The first is the proposition that we should be “most hesitant before interpreting the Eighth Amendment to allow the extension of the death penalty.” … Laws enacted by the state legislatures are presumptively constitutional, and until today, this Court has not held that capital child rape laws are unconstitutional. Consequently, upholding the constitutionality of such a law would not “extend” or “expand” the death penalty; rather, it would confirm the status of presumptive constitutionality that such laws have enjoyed up to this point… And in any event, this Court has previously made it clear that

[t]he Eighth Amendment is not a ratchet, whereby a temporary consensus on leniency for a particular crime fixes a permanent constitutional maximum, disabling States from giving effect to altered beliefs and responding to changed social conditions.

2

The Court’s final—and, it appears, principal—justification for its holding is that murder, the only crime for which defendants have been executed since this Court’s 1976 death penalty decision is unique in its moral depravity and in the severity of the injury that it inflicts on the victim and the public…

With respect to the question of moral depravity, is it really true that every person who is convicted of capital murder and sentenced to death is more morally depraved than every child rapist? Consider the following two cases. In the first, a defendant robs a convenience store and watches as his accomplice shoots the store owner. The defendant acts recklessly, but was not the triggerman and did not intend the killing…. In the second case, a previously convicted child rapist kidnaps, repeatedly rapes, and tortures multiple child victims. Is it clear that the first defendant is more morally depraved than the second? …

… Indeed, I have little doubt that, in the eyes of ordinary Americans, the very worst child rapists—predators who seek out and inflict serious physical and emotional injury on defenseless young children—are the epitome of moral depravity.

With respect to the question of the harm caused by the rape of child in relation to the harm caused by murder, it is certainly true that the loss of human life represents a unique harm, but that does not explain why other grievous harms are insufficient to permit a death sentence. And the Court does not take the position that no harm other than the loss of life is sufficient. The Court takes pains to limit its holding to “crimes against individual persons” and to exclude “offenses against the State,” a category that the Court stretches—without explanation—to include “drug kingpin activity.” But the Court makes no effort to explain why the harm caused by such crimes is necessarily greater than the harm caused by the rape of young children. This is puzzling in light of the Court’s acknowledgment that “[r]ape has a permanent psychological, emotional, and sometimes physical impact on the child” 

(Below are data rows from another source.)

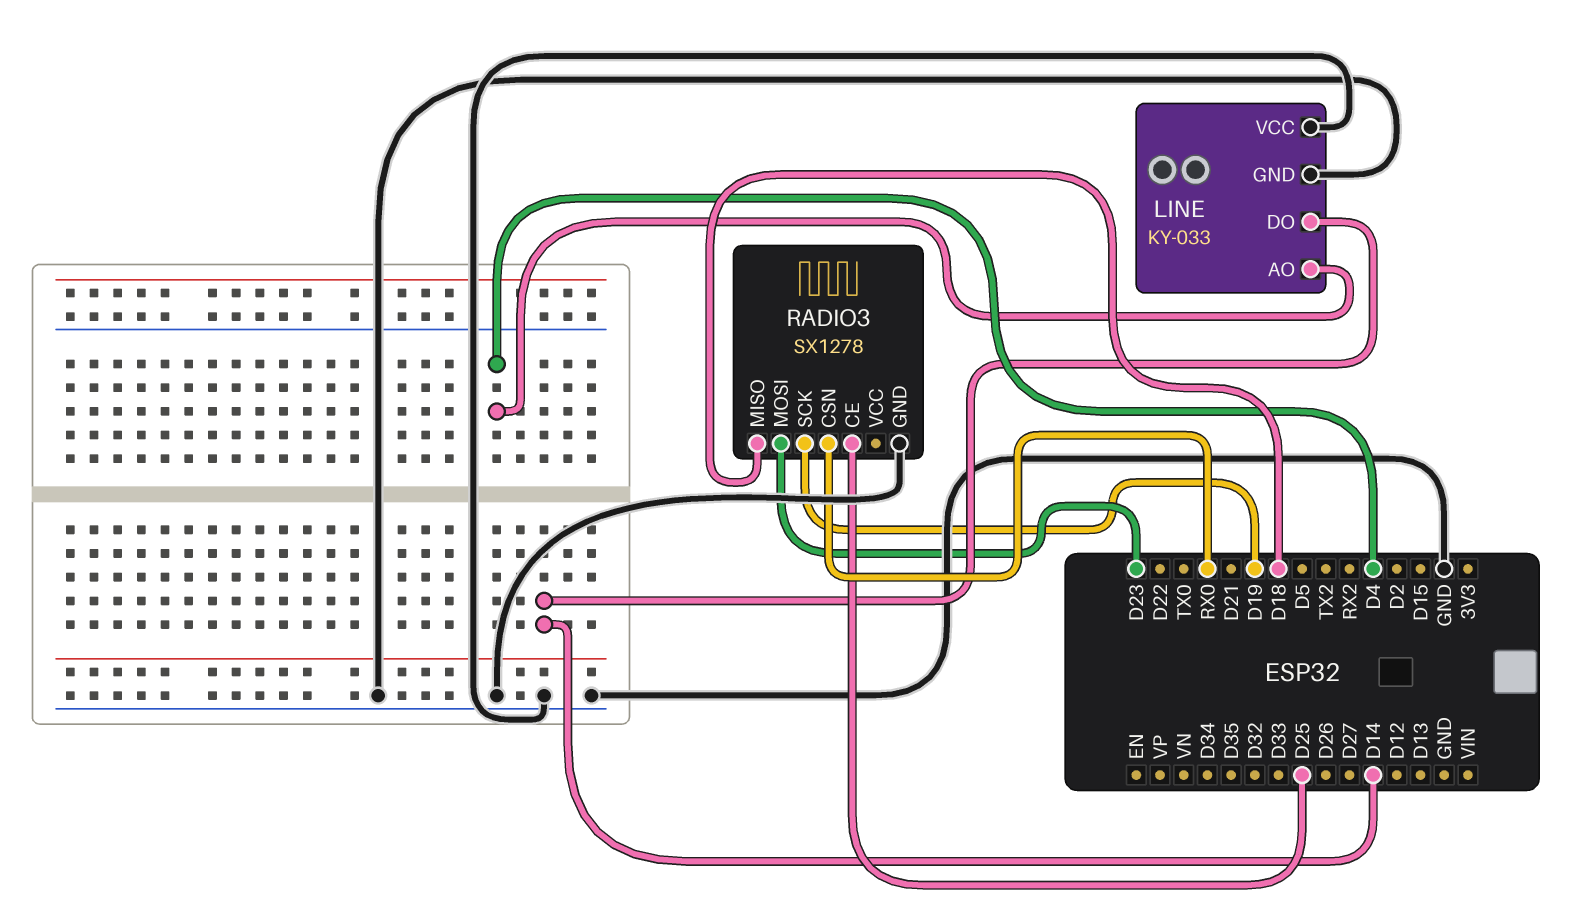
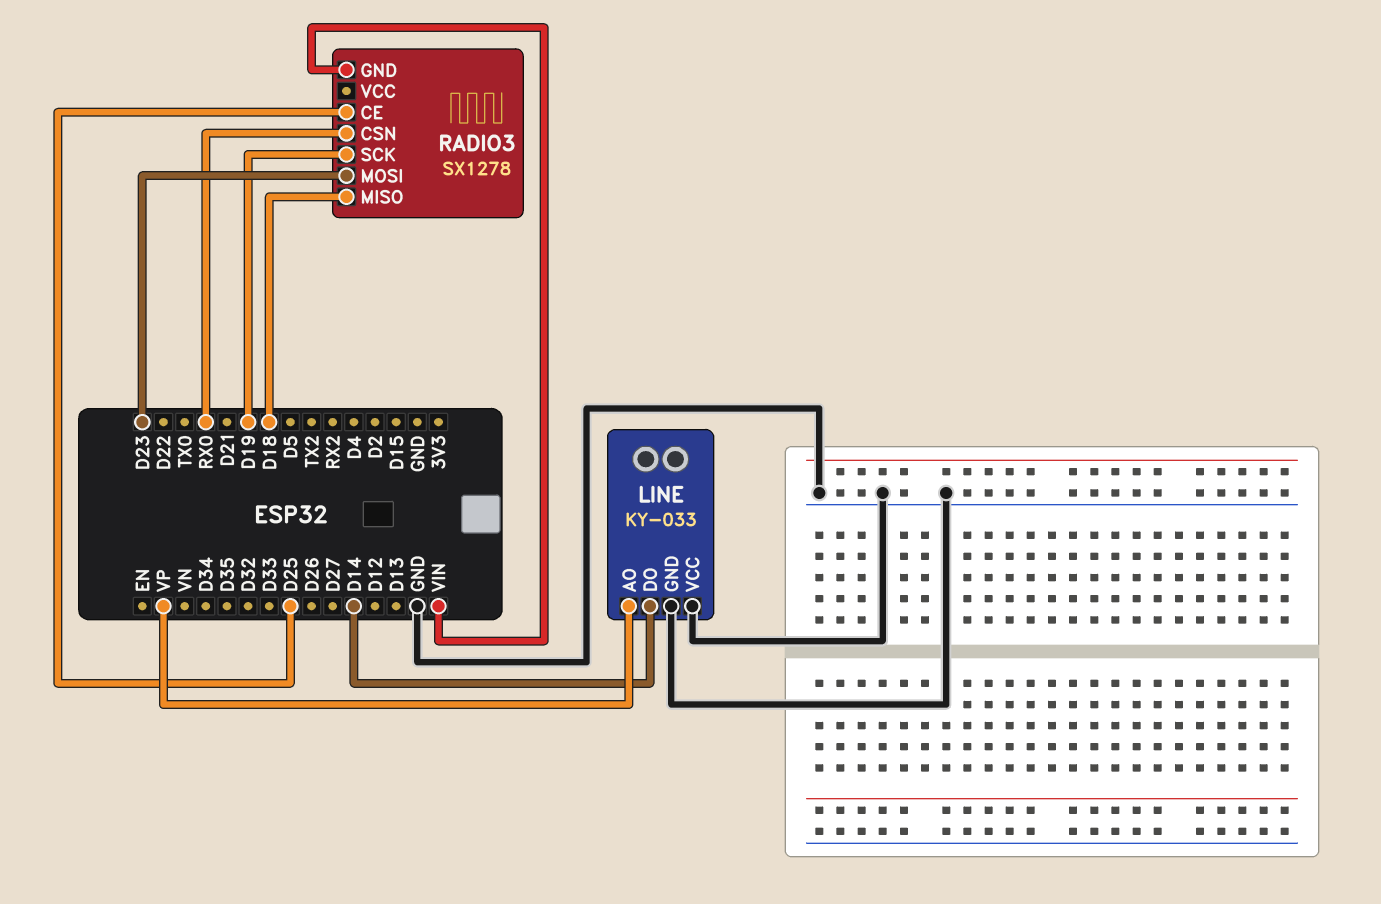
LINE pin AO: D4 -> VP
RADIO3 pin GND: GND -> VIN

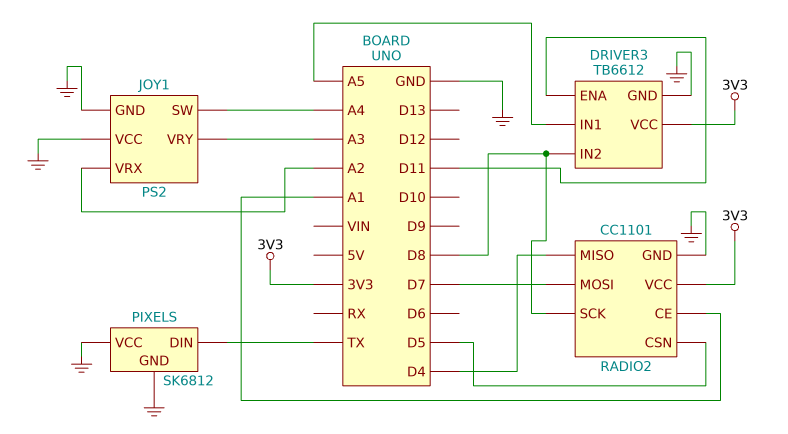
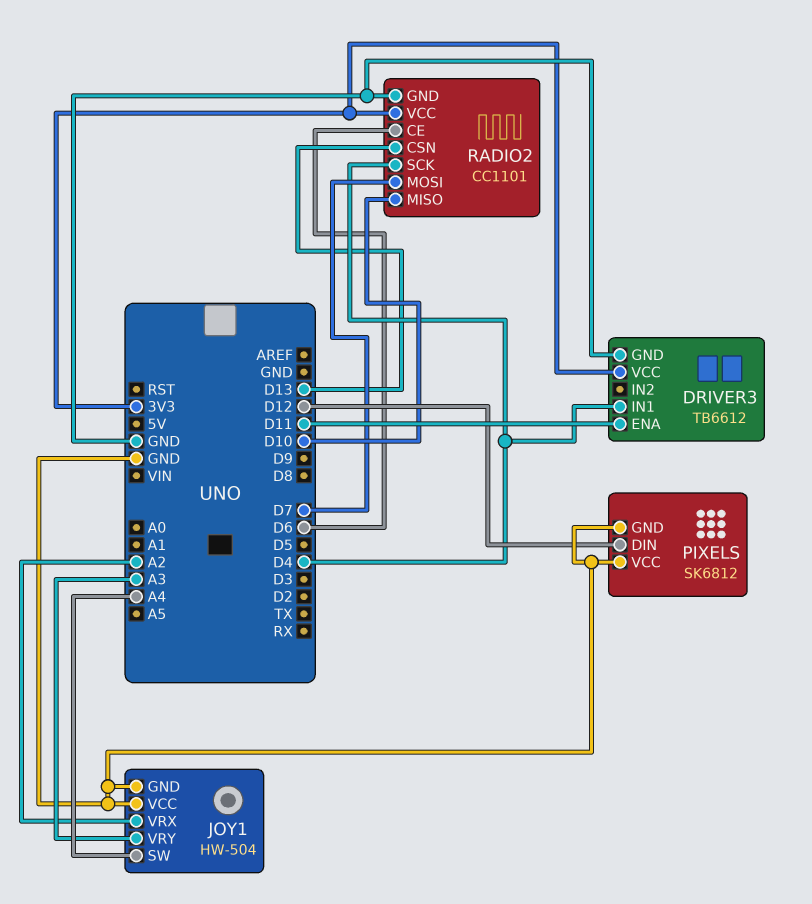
DRIVER3 pin IN1: A5 -> D4
DRIVER3 pin IN2: D8 -> none
JOY1: PS2 -> HW-504
PIXELS pin DIN: TX -> D12
RADIO2 pin CE: A1 -> D6
RADIO2 pin CSN: D5 -> D13
RADIO2 pin MISO: D4 -> D10
RADIO2 pin SCK: D8 -> D4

… The harm that is caused to the victims and to society at large by the worst child rapists is grave. It is the judgment of the Louisiana lawmakers and those in an increasing number of other States that these harms justify the death penalty. The Court provides no cogent explanation why this legislative judgment should be overridden. Conclusory references to “decency,” “moderation,” “restraint,” “full progress,” and “moral judgment” are not enough…

Questions

1. Justice Kennedy points to specific trends and “objective indicators” to argue that society has not come to accept death as a punishment for the rape of a child. What indicators does he point to here? How does he construct this argument?

2. Do you agree with the argument–setting aside, as the majority does, federal sentences for treason, etc.–that the death penalty should be constitutionally limited to homicide cases? Is homicide the only crime where execution is a proportionate punishment?

3. The dissent argues that Louisiana and five other states had passed laws applying the death penalty to the rape of a child, and by ruling against the state, the Court may have prevented further “evolution” of standards of decency. What is your reaction to this argument? Should the Eighth Amendment permit experimentation in regard to the application of the death penalty to other crimes? Or is the majority correct to prevent this from occurring?